Dati disponibili
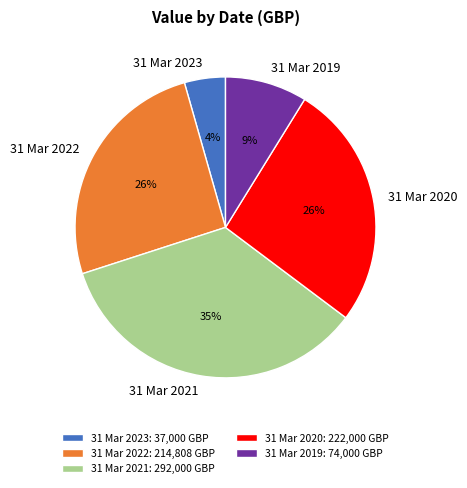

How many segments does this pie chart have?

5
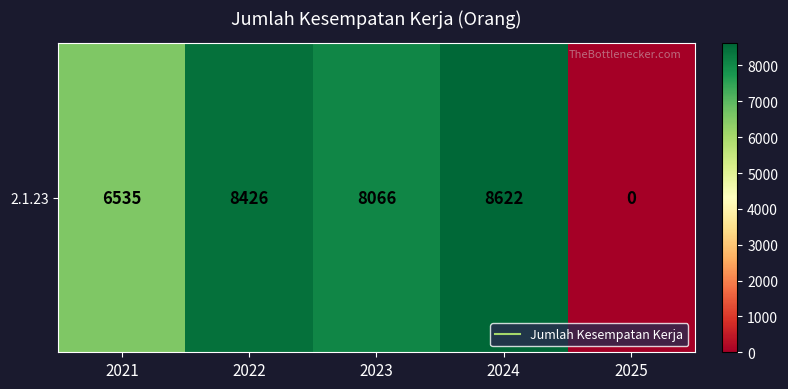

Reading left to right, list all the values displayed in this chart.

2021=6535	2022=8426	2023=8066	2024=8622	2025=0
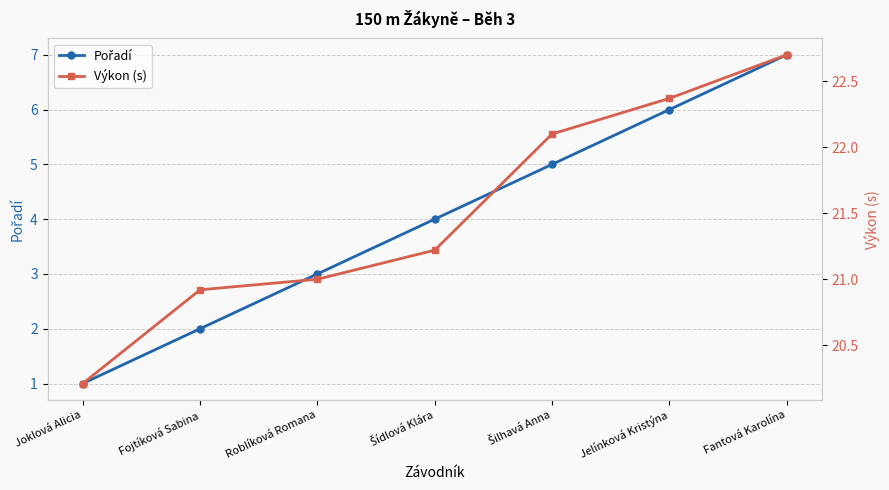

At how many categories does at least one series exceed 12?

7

Dettagli esercizio
Quali righe dei record contengono la parola "values"? Individuale e ricopiale tutte per intero.

Risultato esercizio
Reading left to right, list all the values displayed in this chart.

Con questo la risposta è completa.